Apart from being named as New Zealand's most trusted brand, the company has won other awards including 'Exporter of the Year' at the 2021 ExportNZ ASB Wellington Export Awards and Supreme Award in the 2022 Wellington Gold Awards, which are awarded to recognise businesses in the Wellington region.

In 2026, Whittaker's was named as Australia's favourite chocolate block in a Canstar Blue survey of over 2000 Australian consumers. This was the third consecutive year that the brand won the award.

==Special products==
In 2016, Whittaker's launched a hollow chocolate kiwi clutching an egg as an Easter egg product. Twenty cents from each purchase was donated to a charity supporting kiwi conservation. The kiwi eggs were not produced in 2024 or 2025 due to production capacity issues and a global cocoa shortage.

In 2020, Whittaker's produced a limited-release Māori language label for its 'Creamy Milk' chocolate block for social media engagement purposes. In August 2022 the company distributed chocolate with a Māori label nationwide for Māori Language Week. The label had the chocolate variety 'Creamy Milk' written in Māori as 'Miraka Kirīmi'. The initiative was met with both praise and hostility from the public. In 2024 Whittaker's announced that it would no longer produce the Māori label, but would be supporting Māori Language Week in other ways.

Singer Ed Sheeran visited New Zealand in February 2023 and said via Instagram that he liked New Zealand chocolate.
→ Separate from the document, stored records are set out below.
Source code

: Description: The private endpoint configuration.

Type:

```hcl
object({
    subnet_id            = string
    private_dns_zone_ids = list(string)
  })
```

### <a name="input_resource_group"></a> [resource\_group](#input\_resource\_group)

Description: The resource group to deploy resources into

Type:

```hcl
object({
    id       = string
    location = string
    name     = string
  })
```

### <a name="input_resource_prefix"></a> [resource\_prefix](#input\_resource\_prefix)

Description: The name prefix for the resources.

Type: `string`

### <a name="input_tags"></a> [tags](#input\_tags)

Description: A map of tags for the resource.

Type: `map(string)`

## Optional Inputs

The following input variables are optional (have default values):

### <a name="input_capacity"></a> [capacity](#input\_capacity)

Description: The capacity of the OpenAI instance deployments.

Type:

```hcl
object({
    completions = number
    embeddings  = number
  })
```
Whittaker's responded by sending Sheeran a block of Creamy Milk with Sheeran's face on the label, calling it the 'Ed Block'. Whittaker's then teamed up with Sheeran to auction signed T-shirts and a supply of chocolate to raise funds for victims of the 2023 Auckland Anniversary Weekend floods.

In March 2024, Whittaker's announced the discontinuation of Toffee Milks.